__Instruction__
Turn every line of the listing below into a numbered list, leaving out any blank lines.

═════ Exercise inputs ═════

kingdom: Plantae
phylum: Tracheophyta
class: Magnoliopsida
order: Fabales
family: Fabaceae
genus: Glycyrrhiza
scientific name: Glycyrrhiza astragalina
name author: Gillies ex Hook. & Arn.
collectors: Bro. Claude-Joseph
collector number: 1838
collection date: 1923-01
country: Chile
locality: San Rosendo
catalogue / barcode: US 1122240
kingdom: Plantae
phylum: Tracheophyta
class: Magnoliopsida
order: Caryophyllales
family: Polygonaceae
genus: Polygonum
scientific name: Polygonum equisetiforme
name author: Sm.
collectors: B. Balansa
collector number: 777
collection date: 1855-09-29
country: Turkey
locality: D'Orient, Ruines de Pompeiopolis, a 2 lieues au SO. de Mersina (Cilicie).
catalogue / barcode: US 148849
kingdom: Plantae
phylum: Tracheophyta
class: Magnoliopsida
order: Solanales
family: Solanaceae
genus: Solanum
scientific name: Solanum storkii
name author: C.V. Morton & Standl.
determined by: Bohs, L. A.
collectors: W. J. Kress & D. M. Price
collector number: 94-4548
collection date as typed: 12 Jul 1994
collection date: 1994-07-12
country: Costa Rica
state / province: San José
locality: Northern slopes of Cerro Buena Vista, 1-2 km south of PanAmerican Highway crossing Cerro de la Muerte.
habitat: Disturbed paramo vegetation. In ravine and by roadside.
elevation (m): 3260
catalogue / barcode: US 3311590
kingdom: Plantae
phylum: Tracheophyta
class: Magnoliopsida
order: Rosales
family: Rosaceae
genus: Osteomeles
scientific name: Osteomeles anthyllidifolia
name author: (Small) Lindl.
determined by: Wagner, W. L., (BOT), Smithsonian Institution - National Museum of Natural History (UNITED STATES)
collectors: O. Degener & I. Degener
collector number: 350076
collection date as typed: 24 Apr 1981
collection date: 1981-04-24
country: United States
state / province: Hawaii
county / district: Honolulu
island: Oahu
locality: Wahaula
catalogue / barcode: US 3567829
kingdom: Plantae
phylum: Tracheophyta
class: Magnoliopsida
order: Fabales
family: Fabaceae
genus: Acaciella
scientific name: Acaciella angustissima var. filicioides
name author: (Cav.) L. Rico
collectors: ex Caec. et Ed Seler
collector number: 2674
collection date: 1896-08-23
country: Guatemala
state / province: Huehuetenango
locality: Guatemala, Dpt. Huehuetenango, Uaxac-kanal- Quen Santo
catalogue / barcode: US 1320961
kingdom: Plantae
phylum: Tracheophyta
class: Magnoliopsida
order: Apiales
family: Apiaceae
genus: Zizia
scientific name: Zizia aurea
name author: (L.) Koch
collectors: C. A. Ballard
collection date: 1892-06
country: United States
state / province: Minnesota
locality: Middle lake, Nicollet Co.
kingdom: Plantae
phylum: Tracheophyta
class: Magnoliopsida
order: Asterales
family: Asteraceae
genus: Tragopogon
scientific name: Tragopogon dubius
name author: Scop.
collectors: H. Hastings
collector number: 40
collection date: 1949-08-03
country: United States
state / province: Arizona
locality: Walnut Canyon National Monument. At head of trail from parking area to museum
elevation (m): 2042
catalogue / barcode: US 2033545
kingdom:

═════

__Result for this task__
1. kingdom: Plantae
2. phylum: Tracheophyta
3. class: Magnoliopsida
4. order: Fabales
5. family: Fabaceae
6. genus: Glycyrrhiza
7. scientific name: Glycyrrhiza astragalina
8. name author: Gillies ex Hook. & Arn.
9. collectors: Bro. Claude-Joseph
10. collector number: 1838
11. collection date: 1923-01
12. country: Chile
13. locality: San Rosendo
14. catalogue / barcode: US 1122240
15. kingdom: Plantae
16. phylum: Tracheophyta
17. class: Magnoliopsida
18. order: Caryophyllales
19. family: Polygonaceae
20. genus: Polygonum
21. scientific name: Polygonum equisetiforme
22. name author: Sm.
23. collectors: B. Balansa
24. collector number: 777
25. collection date: 1855-09-29
26. country: Turkey
27. locality: D'Orient, Ruines de Pompeiopolis, a 2 lieues au SO. de Mersina (Cilicie).
28. catalogue / barcode: US 148849
29. kingdom: Plantae
30. phylum: Tracheophyta
31. class: Magnoliopsida
32. order: Solanales
33. family: Solanaceae
34. genus: Solanum
35. scientific name: Solanum storkii
36. name author: C.V. Morton & Standl.
37. determined by: Bohs, L. A.
38. collectors: W. J. Kress & D. M. Price
39. collector number: 94-4548
40. collection date as typed: 12 Jul 1994
41. collection date: 1994-07-12
42. country: Costa Rica
43. state / province: San José
44. locality: Northern slopes of Cerro Buena Vista, 1-2 km south of PanAmerican Highway crossing Cerro de la Muerte.
45. habitat: Disturbed paramo vegetation. In ravine and by roadside.
46. elevation (m): 3260
47. catalogue / barcode: US 3311590
48. kingdom: Plantae
49. phylum: Tracheophyta
50. class: Magnoliopsida
51. order: Rosales
52. family: Rosaceae
53. genus: Osteomeles
54. scientific name: Osteomeles anthyllidifolia
55. name author: (Small) Lindl.
56. determined by: Wagner, W. L., (BOT), Smithsonian Institution - National Museum of Natural History (UNITED STATES)
57. collectors: O. Degener & I. Degener
58. collector number: 350076
59. collection date as typed: 24 Apr 1981
60. collection date: 1981-04-24
61. country: United States
62. state / province: Hawaii
63. county / district: Honolulu
64. island: Oahu
65. locality: Wahaula
66. catalogue / barcode: US 3567829
67. kingdom: Plantae
68. phylum: Tracheophyta
69. class: Magnoliopsida
70. order: Fabales
71. family: Fabaceae
72. genus: Acaciella
73. scientific name: Acaciella angustissima var. filicioides
74. name author: (Cav.) L. Rico
75. collectors: ex Caec. et Ed Seler
76. collector number: 2674
77. collection date: 1896-08-23
78. country: Guatemala
79. state / province: Huehuetenango
80. locality: Guatemala, Dpt. Huehuetenango, Uaxac-kanal- Quen Santo
81. catalogue / barcode: US 1320961
82. kingdom: Plantae
83. phylum: Tracheophyta
84. class: Magnoliopsida
85. order: Apiales
86. family: Apiaceae
87. genus: Zizia
88. scientific name: Zizia aurea
89. name author: (L.) Koch
90. collectors: C. A. Ballard
91. collection date: 1892-06
92. country: United States
93. state / province: Minnesota
94. locality: Middle lake, Nicollet Co.
95. kingdom: Plantae
96. phylum: Tracheophyta
97. class: Magnoliopsida
98. order: Asterales
99. family: Asteraceae
100. genus: Tragopogon
101. scientific name: Tragopogon dubius
102. name author: Scop.
103. collectors: H. Hastings
104. collector number: 40
105. collection date: 1949-08-03
106. country: United States
107. state / province: Arizona
108. locality: Walnut Canyon National Monument. At head of trail from parking area to museum
109. elevation (m): 2042
110. catalogue / barcode: US 2033545
111. kingdom:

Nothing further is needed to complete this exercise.